A 78-year-old man with a history of hypertension was admitted for a fall with back pain. The blood pressure was at 110/50 mmHg and the pulse at 115 b.min-1. A pulsatile abdominal mass was palpated. No signs of respiratory insufficiency or congestive heart failure were found. The diagnosis of abdominal aortic aneurysm was promptly confirmed by echography. Before laparotomy, a pulmonary artery catheter was inserted for haemodynamic monitoring which showed a high cardiac output, low systemic vascular resistances, increased pulmonary artery wedge pressure and a high SvO2 (93%). This was not consistent with a hypovolaemic shock but rather an aortocaval fistula. After incision and aortic clamping, surgical procedure consisted of transaortic closure of the fistula and restoration of arterial continuity with a prosthetic graft. Initial control of venous bleeding was obtained by passing a Foley's catheter distally and by clamping the vena cava. The postoperative course was initially satisfactory. The patient was extubated, but remained with a major renal insufficiency. After a stay of 15 days in the intensive care unit, he died from nosocomial pneumonia. Aortocaval fistulas are either traumatic or spontaneous. Spontaneous fistulas are more common, and in about 90% of the cases result from a rupture of an atherosclerotic aortic aneurysm.

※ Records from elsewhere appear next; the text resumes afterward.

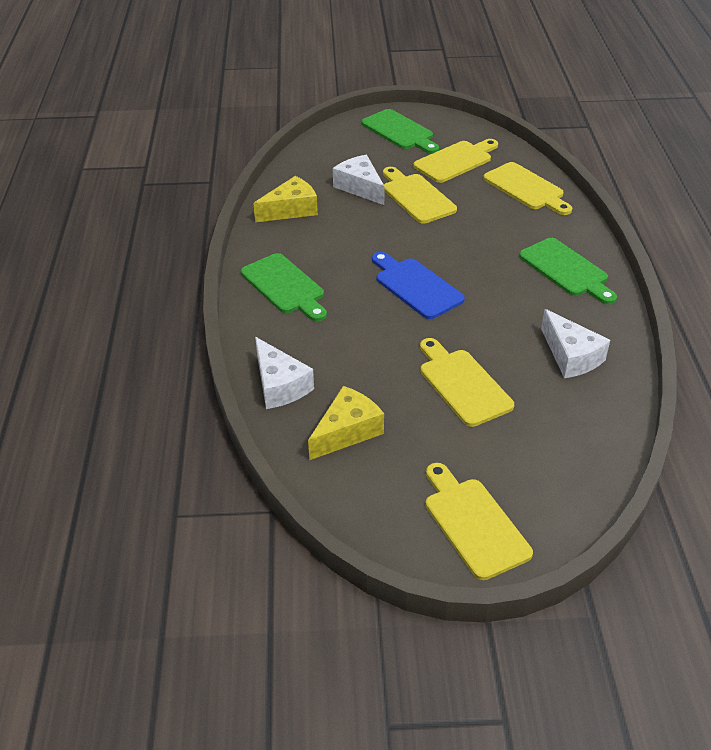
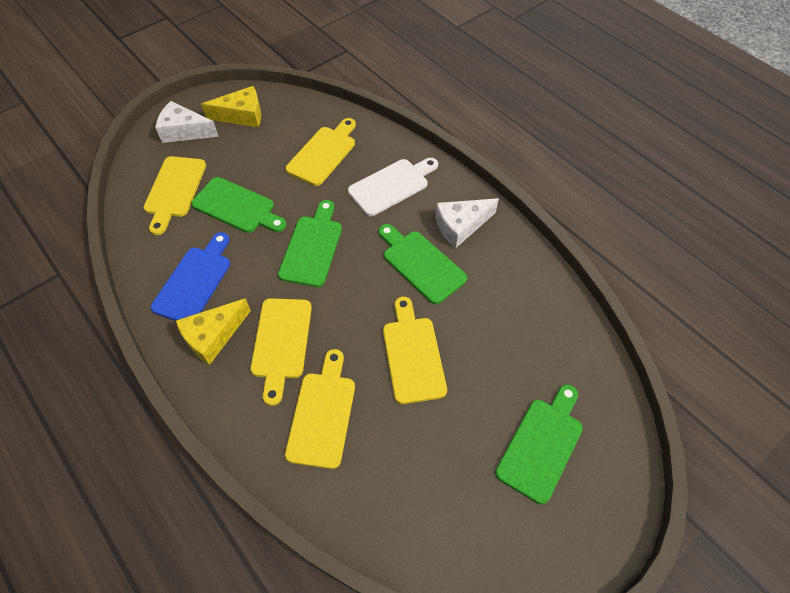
green cutting board: 3 -> 4
white cheese: 3 -> 2
white cutting board: 0 -> 1

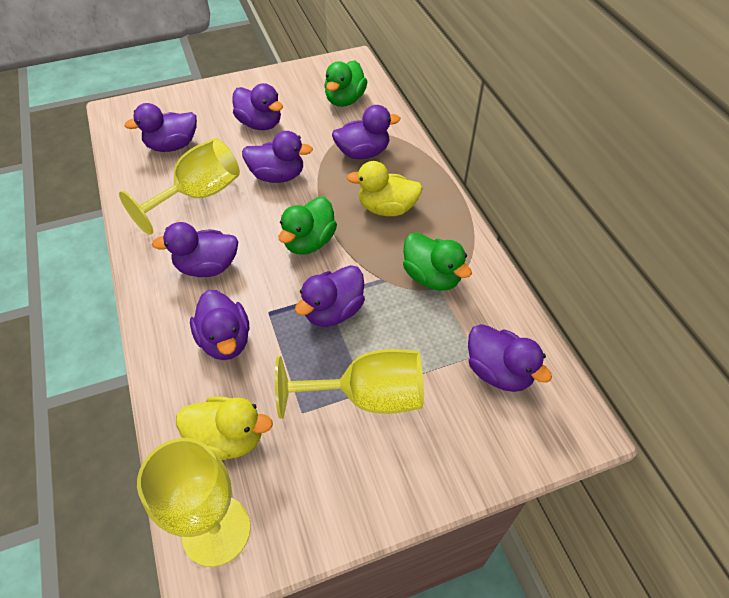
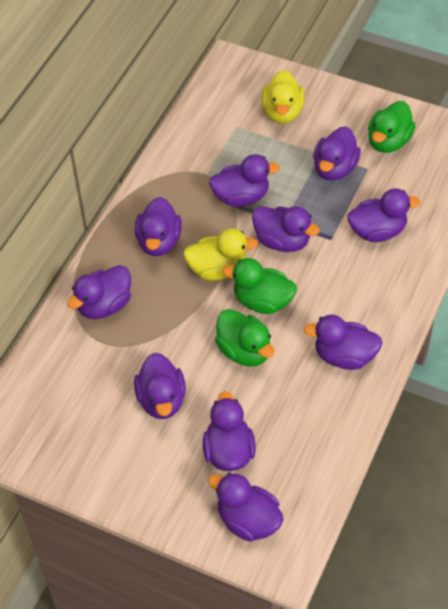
purple duck: 8 -> 10
yellow goblet: 3 -> 0

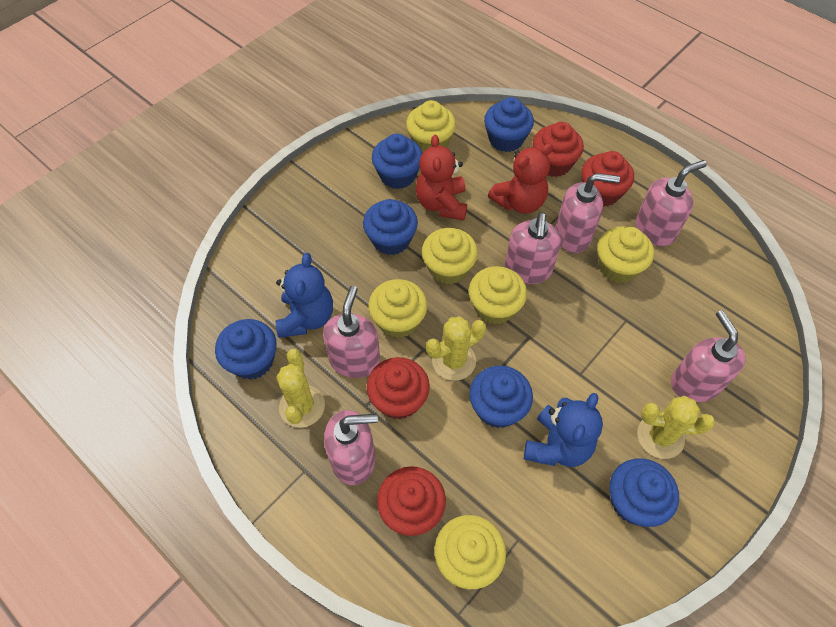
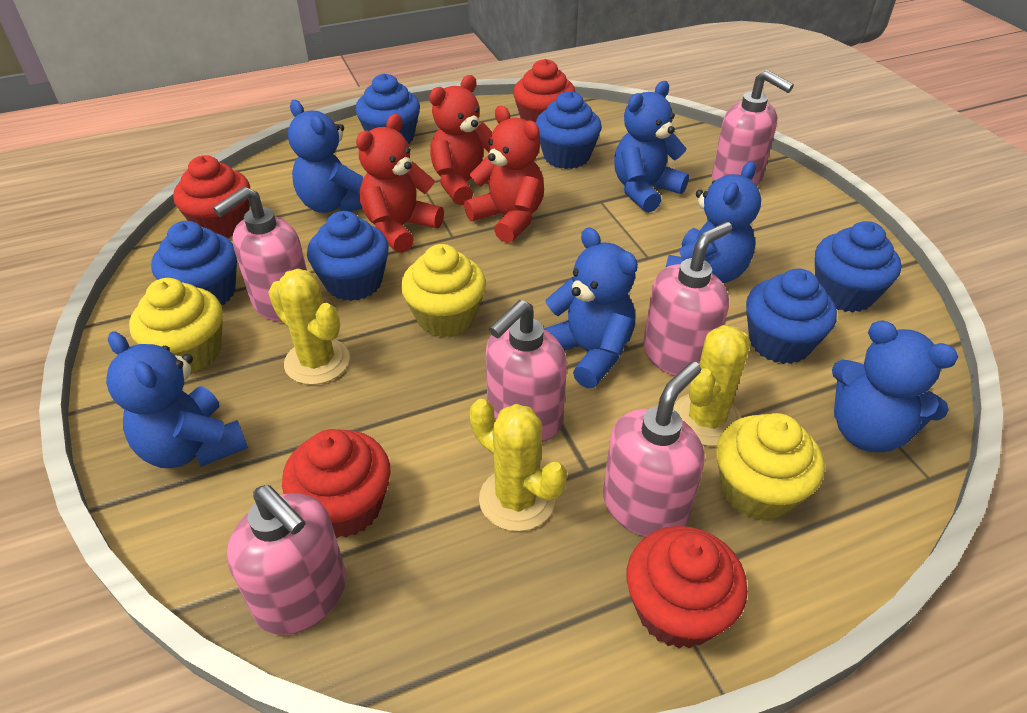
blue teddy bear: 2 -> 6
red teddy bear: 2 -> 3
yellow cupcake: 6 -> 3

Clinical findings include signs of high cardiac output symptoms of venous hypertension and regional arterial insufficiency. Haemodynamic changes can be of value for the recognition of an aortocaval fistula. Most authors emphasize the importance of preoperative diagnosis, allowing the use of appropriate operative techniques and a prompt control of the fistula. This could decrease haemodynamic instability and transfusion requirements.

摘要

一名78岁有高血压病史的男性因跌倒致背痛入院。血压为110/50 mmHg,脉搏为115次/分钟。触诊发现腹部有搏动性肿块。未发现呼吸功能不全或充血性心力衰竭的体征。超声心动图迅速确诊为腹主动脉瘤。在剖腹手术前,插入肺动脉导管进行血流动力学监测,结果显示心输出量高、体循环血管阻力低、肺动脉楔压升高且SvO2高(93%)。这与低血容量性休克不符,而更符合主动脉腔静脉瘘。切开并夹闭主动脉后,手术步骤包括经主动脉闭合瘘口并用人工血管恢复动脉连续性。通过向远端插入Foley导管并夹闭腔静脉来初步控制静脉出血。术后病程起初令人满意。患者拔除气管插管,但仍存在严重肾功能不全。在重症监护病房住院15天后,他死于医院获得性肺炎。主动脉腔静脉瘘分为创伤性或自发性。自发性瘘更为常见,约90%的病例由动脉粥样硬化性主动脉瘤破裂引起。临床表现包括高心输出量体征、静脉高压症状和局部动脉供血不足。血流动力学变化对识别主动脉腔静脉瘘有价值。大多数作者强调术前诊断的重要性,以便采用适当手术技术并迅速控制瘘口。这可减少血流动力学不稳定和输血需求。